O que Rildo diz, e o que a gente encontrou na produção científica, é que o eucalipto pode ter esse papel de sugador de água, mas tudo depende da maneira como é plantado e de onde ele é plantado. Um índice de chuvas em torno de 1.000 milímetros por ano é suficiente: boa parte das regiões Sul, Sudeste, Centro-Oeste e Norte do Brasil consegue dar conta. 

Mas há alguns problemas. A densidade de plantio pode ser muito elevada. E o tempo de corte faz toda a diferença. “O pessoal começou a se esquecer de que, de onde tira e não põe, uma hora falta. E foi isso o que aconteceu”, diz Rildo. Segundo ele, em muitas áreas o corte acontece entre cinco e sete anos, o que é razoável, mas não é o ideal: sua opinião é de que o correto seria passar a pelo menos dez anos. Para piorar, há casos em que o corte é feito antes dos três anos, o que atrapalha o ciclo de reposição de nutrientes. “Existe uma deposição permanente de folha de eucalipto que cai, que decompõe, e isso volta para o sistema, o que aumenta muito a matéria orgânica no solo.”

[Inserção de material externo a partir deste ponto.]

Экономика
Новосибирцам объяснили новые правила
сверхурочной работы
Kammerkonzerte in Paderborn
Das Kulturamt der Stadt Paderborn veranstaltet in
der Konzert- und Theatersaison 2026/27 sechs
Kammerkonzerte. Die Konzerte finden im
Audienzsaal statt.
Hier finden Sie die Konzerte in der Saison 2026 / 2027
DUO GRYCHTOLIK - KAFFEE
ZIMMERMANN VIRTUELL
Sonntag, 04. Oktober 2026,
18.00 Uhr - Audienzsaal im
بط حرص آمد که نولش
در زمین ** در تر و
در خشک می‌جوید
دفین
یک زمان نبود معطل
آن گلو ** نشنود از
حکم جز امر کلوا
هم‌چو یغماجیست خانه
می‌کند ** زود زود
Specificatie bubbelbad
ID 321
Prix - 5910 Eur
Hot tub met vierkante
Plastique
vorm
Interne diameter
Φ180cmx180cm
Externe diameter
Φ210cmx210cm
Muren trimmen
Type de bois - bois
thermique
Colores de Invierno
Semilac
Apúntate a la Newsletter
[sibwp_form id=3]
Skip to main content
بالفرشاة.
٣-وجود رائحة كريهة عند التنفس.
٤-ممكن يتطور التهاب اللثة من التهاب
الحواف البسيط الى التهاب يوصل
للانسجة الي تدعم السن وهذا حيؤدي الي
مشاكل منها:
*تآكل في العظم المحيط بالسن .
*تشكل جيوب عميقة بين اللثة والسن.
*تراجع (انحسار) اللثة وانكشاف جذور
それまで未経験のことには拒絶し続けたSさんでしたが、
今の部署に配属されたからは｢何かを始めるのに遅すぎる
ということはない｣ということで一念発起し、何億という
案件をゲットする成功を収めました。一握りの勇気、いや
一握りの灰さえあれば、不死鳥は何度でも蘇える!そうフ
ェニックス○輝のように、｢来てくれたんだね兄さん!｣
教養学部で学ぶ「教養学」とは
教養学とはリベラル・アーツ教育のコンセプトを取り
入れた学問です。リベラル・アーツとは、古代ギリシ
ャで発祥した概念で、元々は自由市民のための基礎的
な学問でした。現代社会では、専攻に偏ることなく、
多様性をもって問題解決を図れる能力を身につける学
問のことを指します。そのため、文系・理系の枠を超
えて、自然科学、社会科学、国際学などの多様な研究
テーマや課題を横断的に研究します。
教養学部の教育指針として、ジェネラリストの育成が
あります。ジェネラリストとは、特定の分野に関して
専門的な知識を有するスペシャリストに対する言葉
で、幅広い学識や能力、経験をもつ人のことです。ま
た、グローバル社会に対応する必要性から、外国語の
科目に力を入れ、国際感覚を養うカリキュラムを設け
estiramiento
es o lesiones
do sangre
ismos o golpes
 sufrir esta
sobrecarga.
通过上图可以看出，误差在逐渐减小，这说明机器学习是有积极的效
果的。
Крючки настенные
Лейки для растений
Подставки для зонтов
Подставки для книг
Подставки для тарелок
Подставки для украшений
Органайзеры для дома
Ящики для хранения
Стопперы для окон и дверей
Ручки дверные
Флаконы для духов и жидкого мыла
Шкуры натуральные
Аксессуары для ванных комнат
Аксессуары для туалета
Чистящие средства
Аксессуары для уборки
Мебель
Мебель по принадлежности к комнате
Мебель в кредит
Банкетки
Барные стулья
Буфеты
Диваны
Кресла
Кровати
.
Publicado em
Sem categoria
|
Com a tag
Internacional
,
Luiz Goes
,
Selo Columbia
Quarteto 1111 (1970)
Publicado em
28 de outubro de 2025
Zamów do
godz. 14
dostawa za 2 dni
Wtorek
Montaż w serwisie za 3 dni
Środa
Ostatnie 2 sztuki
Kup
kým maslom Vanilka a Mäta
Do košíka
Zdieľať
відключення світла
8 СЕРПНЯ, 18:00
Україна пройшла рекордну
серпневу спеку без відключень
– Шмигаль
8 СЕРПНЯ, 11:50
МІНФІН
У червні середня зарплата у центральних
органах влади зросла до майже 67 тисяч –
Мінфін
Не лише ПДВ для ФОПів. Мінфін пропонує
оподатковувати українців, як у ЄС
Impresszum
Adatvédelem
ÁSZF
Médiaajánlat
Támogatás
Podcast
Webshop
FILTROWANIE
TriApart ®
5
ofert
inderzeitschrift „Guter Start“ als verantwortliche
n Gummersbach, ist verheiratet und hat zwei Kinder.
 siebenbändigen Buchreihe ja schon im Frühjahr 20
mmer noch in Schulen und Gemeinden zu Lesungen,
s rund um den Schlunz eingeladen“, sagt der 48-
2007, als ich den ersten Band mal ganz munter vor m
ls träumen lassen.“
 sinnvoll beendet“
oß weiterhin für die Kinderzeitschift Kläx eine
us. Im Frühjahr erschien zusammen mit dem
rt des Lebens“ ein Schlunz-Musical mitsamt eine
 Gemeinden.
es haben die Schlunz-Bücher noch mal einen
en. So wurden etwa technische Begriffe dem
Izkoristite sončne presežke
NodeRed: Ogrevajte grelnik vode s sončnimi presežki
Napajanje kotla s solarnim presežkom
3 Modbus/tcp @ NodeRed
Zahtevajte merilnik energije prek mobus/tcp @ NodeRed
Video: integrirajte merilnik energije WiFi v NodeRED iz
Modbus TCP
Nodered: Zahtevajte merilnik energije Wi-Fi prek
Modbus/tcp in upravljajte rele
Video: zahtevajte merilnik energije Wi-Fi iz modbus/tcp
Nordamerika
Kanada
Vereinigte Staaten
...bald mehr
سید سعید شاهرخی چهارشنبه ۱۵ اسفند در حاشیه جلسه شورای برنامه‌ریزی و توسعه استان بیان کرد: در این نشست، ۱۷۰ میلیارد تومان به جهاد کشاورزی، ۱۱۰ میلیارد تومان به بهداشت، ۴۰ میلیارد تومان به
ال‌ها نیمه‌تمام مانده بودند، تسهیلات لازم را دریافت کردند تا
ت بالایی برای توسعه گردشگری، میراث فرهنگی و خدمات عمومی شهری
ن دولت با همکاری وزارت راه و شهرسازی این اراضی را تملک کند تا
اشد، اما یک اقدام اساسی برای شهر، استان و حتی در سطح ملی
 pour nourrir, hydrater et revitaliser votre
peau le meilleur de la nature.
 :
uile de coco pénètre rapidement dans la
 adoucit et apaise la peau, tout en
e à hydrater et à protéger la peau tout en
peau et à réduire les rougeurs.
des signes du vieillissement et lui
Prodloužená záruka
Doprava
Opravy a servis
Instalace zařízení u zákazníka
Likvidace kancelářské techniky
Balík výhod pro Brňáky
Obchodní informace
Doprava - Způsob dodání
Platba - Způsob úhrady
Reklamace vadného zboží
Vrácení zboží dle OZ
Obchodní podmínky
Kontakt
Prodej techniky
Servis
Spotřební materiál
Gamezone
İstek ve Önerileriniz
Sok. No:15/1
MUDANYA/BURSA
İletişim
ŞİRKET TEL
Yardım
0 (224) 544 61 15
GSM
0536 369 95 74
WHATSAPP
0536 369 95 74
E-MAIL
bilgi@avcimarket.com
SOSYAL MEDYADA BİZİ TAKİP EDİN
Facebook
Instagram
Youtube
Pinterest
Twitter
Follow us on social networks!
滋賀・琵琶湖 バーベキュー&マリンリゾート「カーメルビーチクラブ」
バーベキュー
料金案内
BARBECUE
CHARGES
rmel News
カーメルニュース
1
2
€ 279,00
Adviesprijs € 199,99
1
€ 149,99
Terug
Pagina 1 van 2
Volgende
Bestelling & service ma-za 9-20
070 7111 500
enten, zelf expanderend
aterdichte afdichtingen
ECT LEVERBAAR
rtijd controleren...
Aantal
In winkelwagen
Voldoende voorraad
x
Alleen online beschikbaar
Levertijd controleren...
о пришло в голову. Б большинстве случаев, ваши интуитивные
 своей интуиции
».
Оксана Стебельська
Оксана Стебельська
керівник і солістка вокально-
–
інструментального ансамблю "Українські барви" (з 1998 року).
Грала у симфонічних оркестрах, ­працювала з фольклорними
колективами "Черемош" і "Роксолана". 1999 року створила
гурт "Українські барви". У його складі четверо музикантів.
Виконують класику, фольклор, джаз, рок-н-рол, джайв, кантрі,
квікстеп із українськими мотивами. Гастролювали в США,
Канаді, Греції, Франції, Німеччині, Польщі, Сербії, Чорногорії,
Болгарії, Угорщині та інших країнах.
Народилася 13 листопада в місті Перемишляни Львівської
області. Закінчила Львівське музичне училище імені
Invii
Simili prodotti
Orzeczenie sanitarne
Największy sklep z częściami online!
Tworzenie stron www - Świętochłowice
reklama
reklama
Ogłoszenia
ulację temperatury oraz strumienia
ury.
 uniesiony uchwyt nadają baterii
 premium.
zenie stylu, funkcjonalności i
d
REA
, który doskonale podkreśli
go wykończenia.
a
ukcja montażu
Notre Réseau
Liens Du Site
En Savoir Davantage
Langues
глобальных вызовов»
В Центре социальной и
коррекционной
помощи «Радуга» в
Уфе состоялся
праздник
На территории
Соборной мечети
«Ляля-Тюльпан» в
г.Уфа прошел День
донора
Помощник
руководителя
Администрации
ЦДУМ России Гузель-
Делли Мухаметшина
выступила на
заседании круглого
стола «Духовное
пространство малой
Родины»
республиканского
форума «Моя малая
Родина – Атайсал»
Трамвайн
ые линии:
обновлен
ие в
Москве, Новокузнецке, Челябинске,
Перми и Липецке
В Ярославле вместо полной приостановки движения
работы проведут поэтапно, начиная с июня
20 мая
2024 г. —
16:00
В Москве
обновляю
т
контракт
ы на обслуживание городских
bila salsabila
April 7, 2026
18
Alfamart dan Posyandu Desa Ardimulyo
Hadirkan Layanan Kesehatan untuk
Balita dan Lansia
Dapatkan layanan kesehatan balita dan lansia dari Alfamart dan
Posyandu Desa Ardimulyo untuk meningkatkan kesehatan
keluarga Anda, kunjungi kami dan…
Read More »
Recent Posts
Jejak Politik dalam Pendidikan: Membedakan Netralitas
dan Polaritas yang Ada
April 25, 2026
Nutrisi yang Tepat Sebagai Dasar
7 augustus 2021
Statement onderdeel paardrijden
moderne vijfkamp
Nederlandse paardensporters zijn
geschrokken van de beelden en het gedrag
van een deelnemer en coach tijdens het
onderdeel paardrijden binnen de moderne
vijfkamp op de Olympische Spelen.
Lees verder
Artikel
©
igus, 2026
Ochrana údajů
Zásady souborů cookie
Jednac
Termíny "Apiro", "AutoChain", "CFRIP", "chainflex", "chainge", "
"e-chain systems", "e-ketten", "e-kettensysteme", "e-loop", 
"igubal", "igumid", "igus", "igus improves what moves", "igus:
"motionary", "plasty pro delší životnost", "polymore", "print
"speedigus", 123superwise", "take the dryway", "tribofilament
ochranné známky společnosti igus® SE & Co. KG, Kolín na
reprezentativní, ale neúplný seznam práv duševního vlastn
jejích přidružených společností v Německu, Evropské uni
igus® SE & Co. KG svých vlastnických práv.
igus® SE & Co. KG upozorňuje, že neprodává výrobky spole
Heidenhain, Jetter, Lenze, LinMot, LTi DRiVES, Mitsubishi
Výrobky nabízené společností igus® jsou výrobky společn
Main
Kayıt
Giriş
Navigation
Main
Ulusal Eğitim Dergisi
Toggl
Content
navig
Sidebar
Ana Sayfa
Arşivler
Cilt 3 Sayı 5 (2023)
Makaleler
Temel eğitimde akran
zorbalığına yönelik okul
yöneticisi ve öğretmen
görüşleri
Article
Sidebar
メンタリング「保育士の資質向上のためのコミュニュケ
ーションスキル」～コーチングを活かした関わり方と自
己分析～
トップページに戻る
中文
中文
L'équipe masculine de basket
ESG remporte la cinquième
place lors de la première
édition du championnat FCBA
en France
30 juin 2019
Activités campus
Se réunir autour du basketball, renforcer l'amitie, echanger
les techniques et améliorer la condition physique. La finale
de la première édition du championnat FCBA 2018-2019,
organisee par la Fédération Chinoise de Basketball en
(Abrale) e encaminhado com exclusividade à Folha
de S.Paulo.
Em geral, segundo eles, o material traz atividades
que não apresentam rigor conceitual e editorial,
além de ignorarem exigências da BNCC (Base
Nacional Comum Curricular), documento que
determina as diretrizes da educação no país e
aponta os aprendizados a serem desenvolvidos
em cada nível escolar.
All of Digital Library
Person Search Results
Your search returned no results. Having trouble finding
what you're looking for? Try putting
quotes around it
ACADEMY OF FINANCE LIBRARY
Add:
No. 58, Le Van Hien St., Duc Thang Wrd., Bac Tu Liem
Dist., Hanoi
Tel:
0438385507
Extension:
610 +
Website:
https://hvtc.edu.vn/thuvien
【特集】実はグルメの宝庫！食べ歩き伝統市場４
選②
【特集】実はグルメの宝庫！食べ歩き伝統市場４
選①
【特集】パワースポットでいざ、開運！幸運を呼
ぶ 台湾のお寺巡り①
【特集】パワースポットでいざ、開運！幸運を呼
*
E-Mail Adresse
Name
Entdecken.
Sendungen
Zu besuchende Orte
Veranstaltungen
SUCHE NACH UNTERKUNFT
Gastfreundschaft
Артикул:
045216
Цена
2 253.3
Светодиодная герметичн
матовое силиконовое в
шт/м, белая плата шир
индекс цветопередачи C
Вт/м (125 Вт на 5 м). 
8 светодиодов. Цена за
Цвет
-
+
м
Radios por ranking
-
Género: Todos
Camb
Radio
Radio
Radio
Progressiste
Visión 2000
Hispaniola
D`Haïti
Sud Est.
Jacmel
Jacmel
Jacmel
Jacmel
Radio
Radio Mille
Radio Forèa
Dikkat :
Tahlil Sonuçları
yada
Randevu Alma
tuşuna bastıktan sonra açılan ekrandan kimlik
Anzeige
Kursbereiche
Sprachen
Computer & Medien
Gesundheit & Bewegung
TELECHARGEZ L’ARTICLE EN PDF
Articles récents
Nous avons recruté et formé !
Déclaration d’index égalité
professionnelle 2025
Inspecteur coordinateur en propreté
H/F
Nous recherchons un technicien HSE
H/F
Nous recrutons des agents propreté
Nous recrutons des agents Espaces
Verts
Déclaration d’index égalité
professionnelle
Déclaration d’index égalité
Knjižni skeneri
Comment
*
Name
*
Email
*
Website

Em outras palavras, a situação poderia ser melhor. Olhando os dados do IBGE, vemos como eucalipto e pinus se deslocam rápido pelo território. O ciclo do Vale do Paraíba parece estar em decadência, embora o estado de São Paulo ainda tenha muitos plantios. Em São Luiz, muitas áreas de eucaliptais estão abandonadas. E não há sinal de que voltem a ser cultivadas, porque as terras estão esgotadas. Viraram um lamaçal.

A bola da vez é o Mato Grosso do Sul, onde a área plantada quadruplicou entre 2009 e 2019. Seguindo o exemplo do boi, do milho e da soja, os plantios decidiram pegar a grande marcha rumo ao oeste. Num cenário de desmonte das leis ambientais, não é surpresa se as bordas da Amazônia se tornarem a nova frente de expansão. 

A bola da vez é o Mato Grosso do Sul, onde a área plantada quadruplicou entre 2009 e 2019

Em São Luiz, dona Dita morreu sem direito a indenização numa ação movida contra a Votorantim. Wagner espera sentado pelo desfecho dos processos movidos há mais de uma década. Na maioria dos casos, falta apenas uma perícia para calcular os valores que devem ser pagos pelas empresas às populações afetadas. Segundo o defensor público, o custo dessas perícias, entre R$ 200 mil e R$ 400 mil, é algo que o governo estadual se recusa a pagar. Marcelo tenta converter os eucaliptais abandonados em parques. E seu Bertino vive sozinho, com Deus.